More than 150,000 copies of Baby Songs and More Baby Songs have danced out of stores in a little more than a year—a remarkable performance in a field dominated by Disney videos and such popular cartoon characters as Bugs Bunny. "I can't keep Baby Songs in stock," says Boston retailer David Pulda, and the video's appeal is just as strong on the other coast. "We show a parent two minutes of a tape," says Los Angeles shop owner Laurie Sale, "and they buy it immediately."
Baby Songs was conceived as a video five years ago, after Weintraub, now 32, and McEwen, 38, met at a Jane Fonda pregnancy-workout class.

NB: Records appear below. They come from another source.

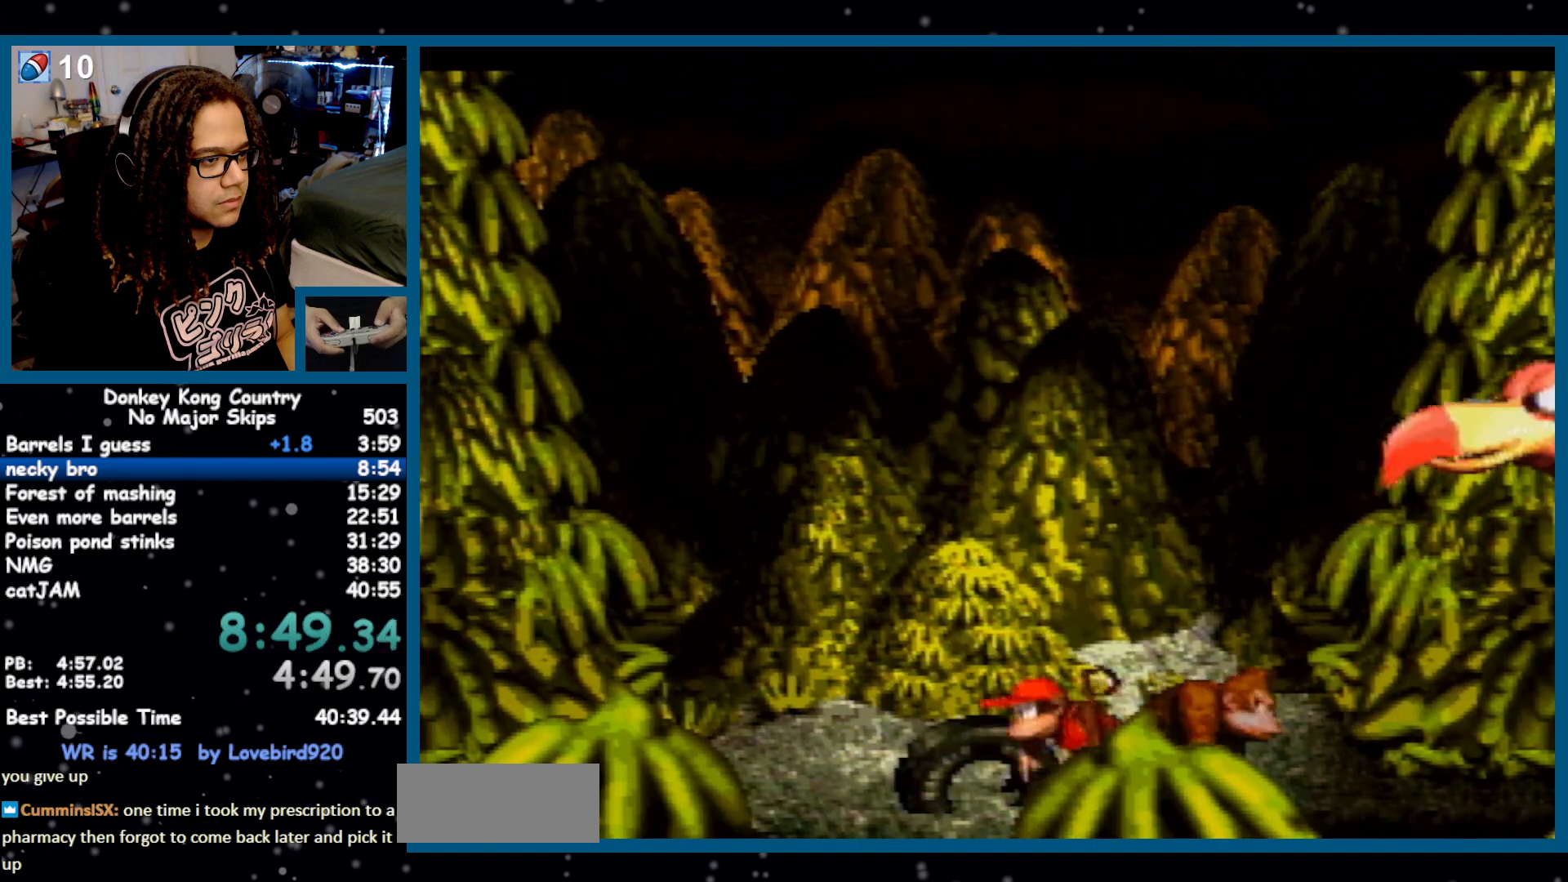
{"buttons": ["Y", "DPAD_RIGHT"], "events": [[100, "B", "down"], [133, "DPAD_LEFT", "up"], [217, "DPAD_RIGHT", "down"], [317, "B", "up"]]}
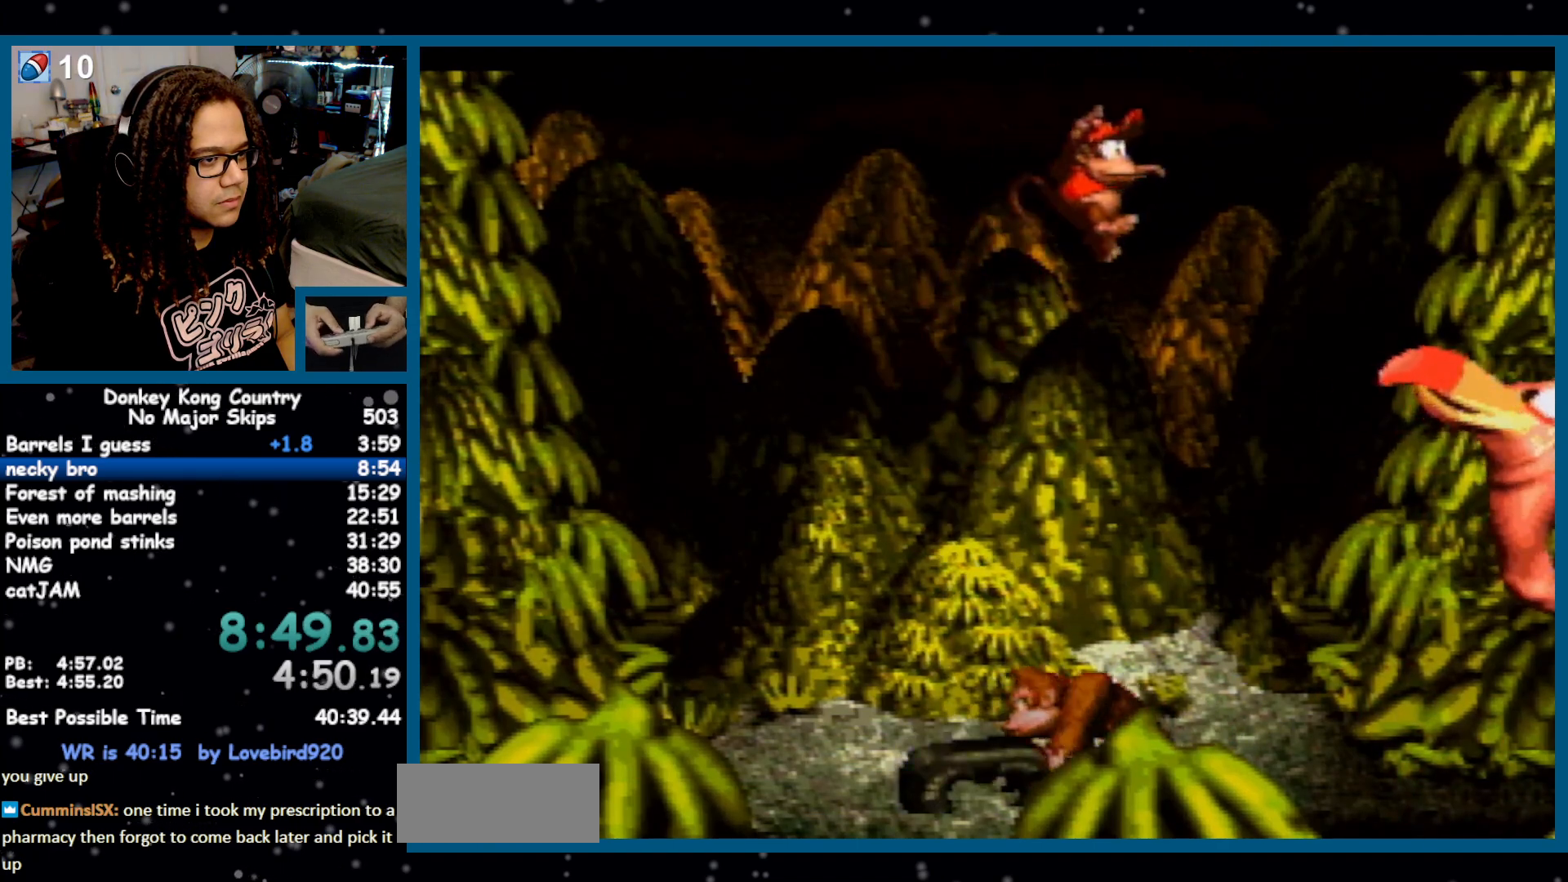
{"buttons": ["Y", "DPAD_LEFT"], "events": [[217, "DPAD_RIGHT", "up"], [250, "DPAD_LEFT", "down"]]}
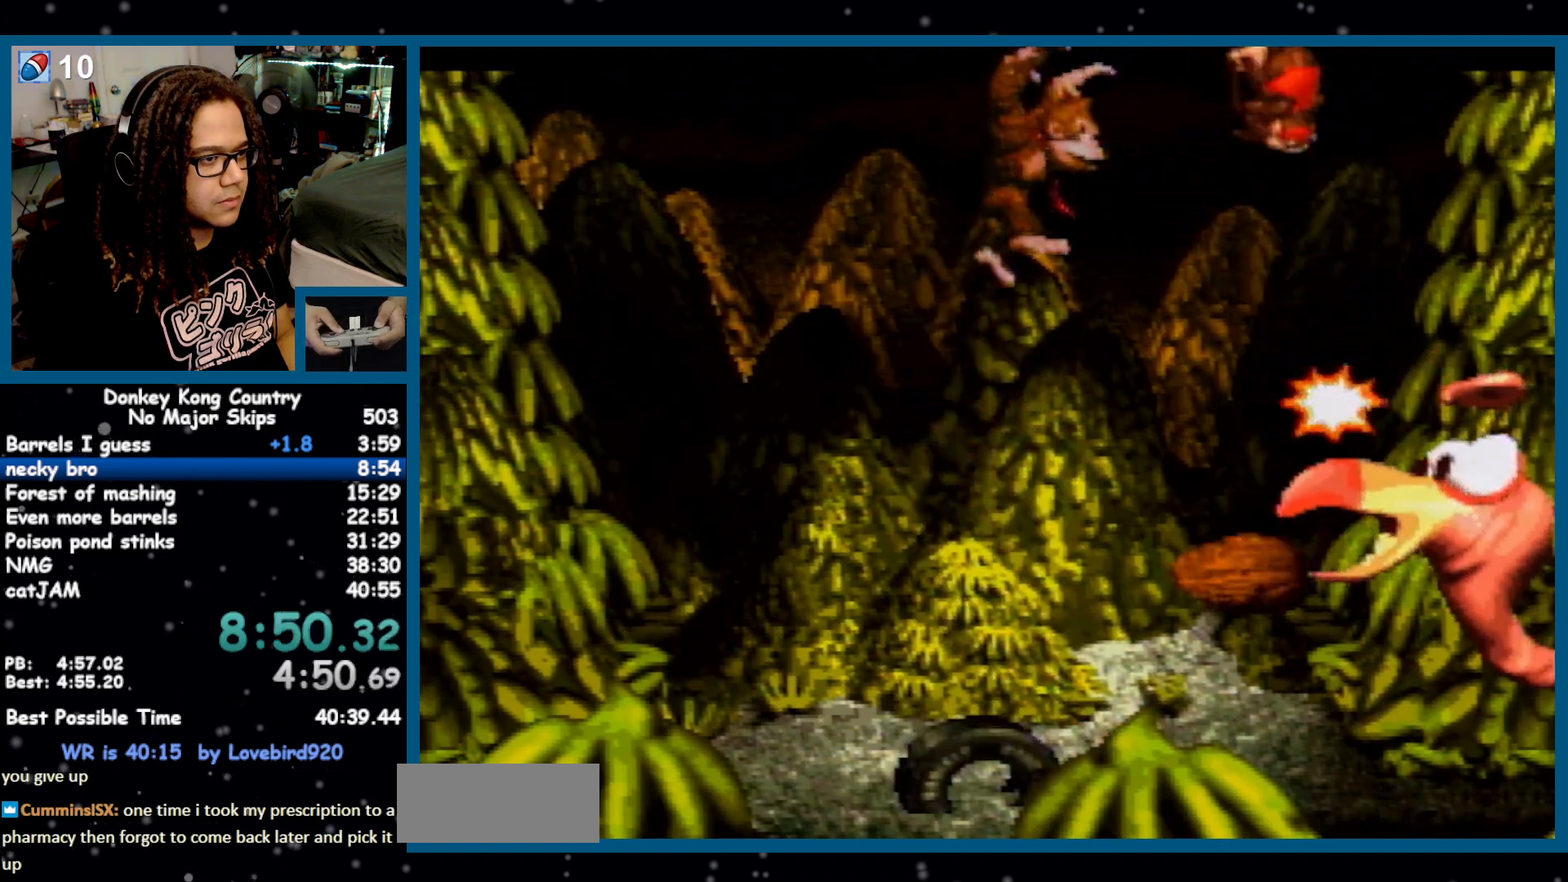
{"buttons": ["Y", "DPAD_RIGHT"], "events": [[283, "DPAD_LEFT", "up"], [400, "DPAD_RIGHT", "down"]]}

When their babies were small, the two mothers had fallen in love with an audiotape called Baby Song, composed and performed by children's songwriter Harlan "Hap" Palmer (with lyrics by Palmer and his then wife, Martha). "I wanted to write songs that would reflect the lives of children and their experiences, in the way that adult songs do for us," says Palmer. The results touched a chord. "It was so much better than singing 'Old MacDonald,' " says Weintraub. Chimes in McEwen: "They were the stories of our children's lives."
Palmer was delighted when the two women, who had both worked in TV production, told him they wanted to turn his songs into videos. Working out of an office in the Weintraub garage, the two spent a year collecting rejections from home-video executives before Hi-Tops Video took a chance and handed over $150,000.

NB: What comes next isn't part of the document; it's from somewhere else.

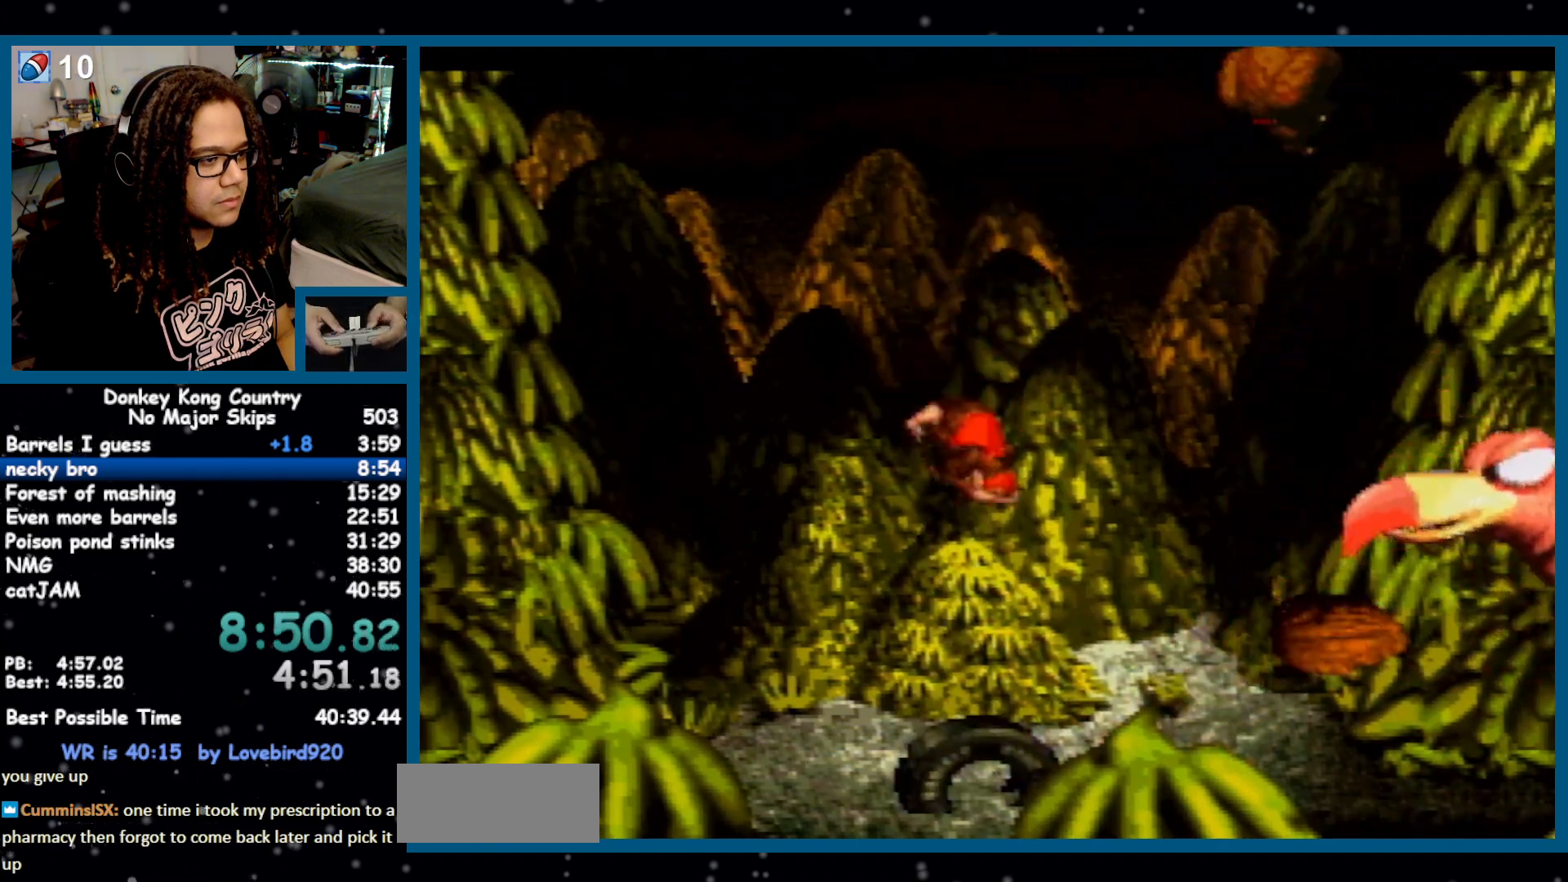
{"buttons": ["Y"], "events": [[217, "DPAD_RIGHT", "up"], [250, "DPAD_LEFT", "down"], [350, "DPAD_LEFT", "up"]]}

Working around the births of their second babies, McEwen and Weintraub hired seven directors with different styles ("We wanted that MTV look," says Weintraub) and picked locations and costumes with an eye to bright colors and clean backdrops. The actors were the producers' friends and their children. Nobody bothered with market testing. "The directors were also parents," says Weintraub, "so we just asked ourselves what our kids would like to see."

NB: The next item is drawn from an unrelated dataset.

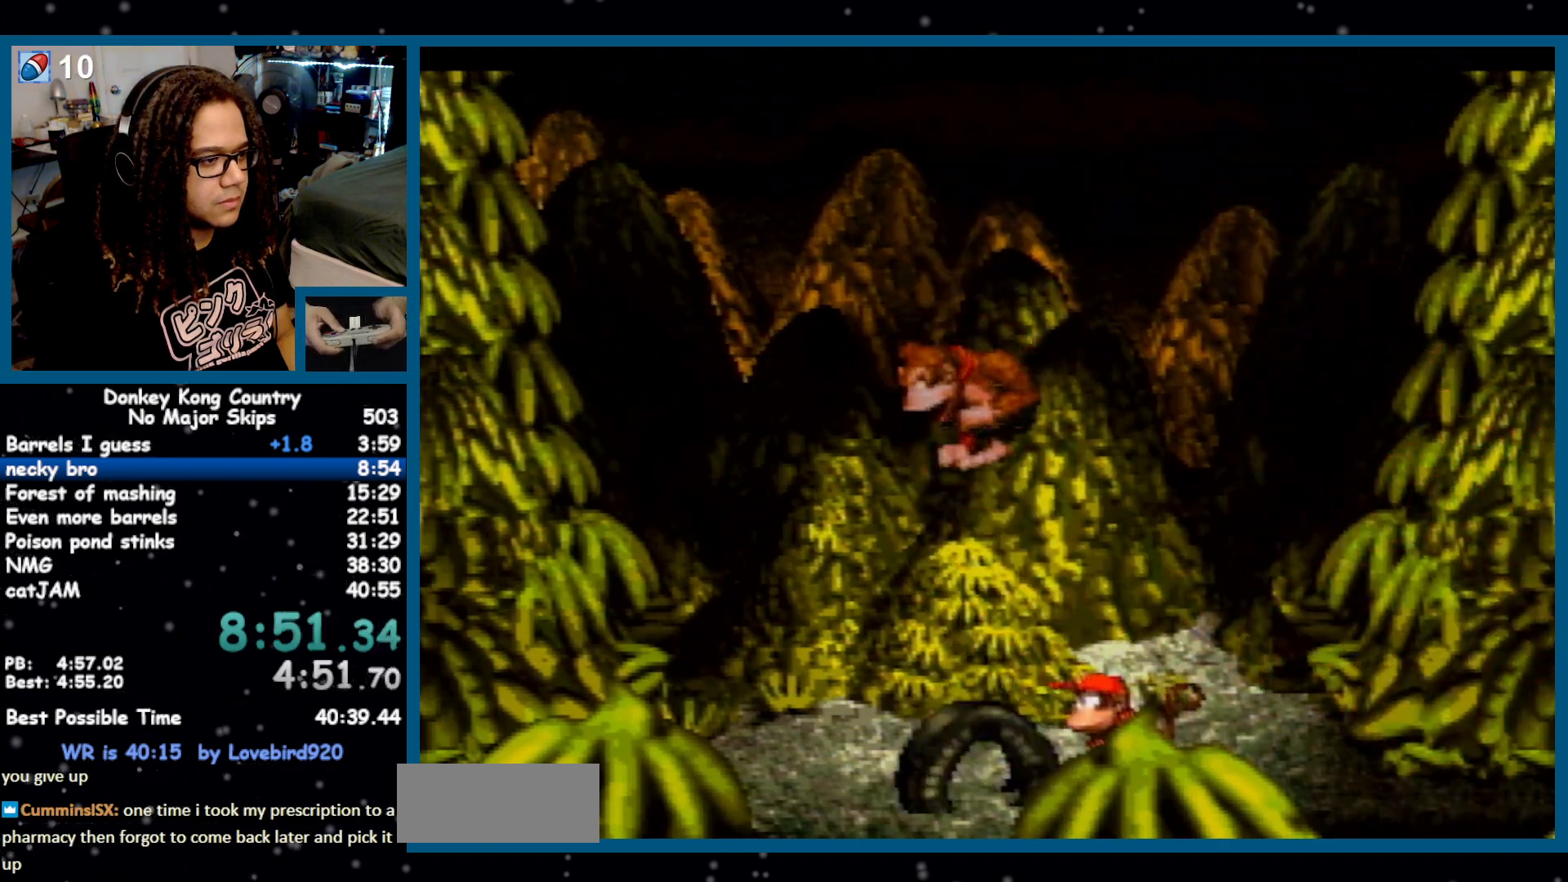
{"buttons": ["Y", "DPAD_LEFT"], "events": [[317, "DPAD_LEFT", "down"]]}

Directing a passel of enfants, many of them occasionally terribles, was no small task, even though there were no lines for the little actors to blow. "We'd put tape on the floor and try to get them to go to those markers, but it didn't always work," says Weintraub. "We'd carry gum and candy and anything else we could think of to keep their attention." Along with heaps of toys and strollers, "we hauled our own kids around in the backs of our cars like props," she says. "If we needed a quick shot of a boy chasing a ball, we'd just send them out there."
The only major problem occurred the day a professional clown so frightened the kids that "instead of running toward him like they were supposed to," Weintraub says, "they ran screaming the other way." By comparison, the chimp who threw food from a high chair was a real trouper, though his performance has received mixed reviews from mothers concerned that their children may duplicate his performance. Worried moms, says McEwen, should just tell their kids, "that's how chimps behave, not children."
Demand for a Baby Songs spin-off is responsible for Turn on the Music, due out in February, a more sophisticated set of Palmer songs on video for the 3-to-7 crowd. Further Baby Songs are in the works, and McEwen and Weintraub have taken an option on a children's book called Half Magic, which they hope to turn into a feature film. For the two of them, there's only one minus. "We film with children all day, working really hard, and then we go home to our own at night," says Weintraub. "I have to admit it: I get a little burned-out on kids."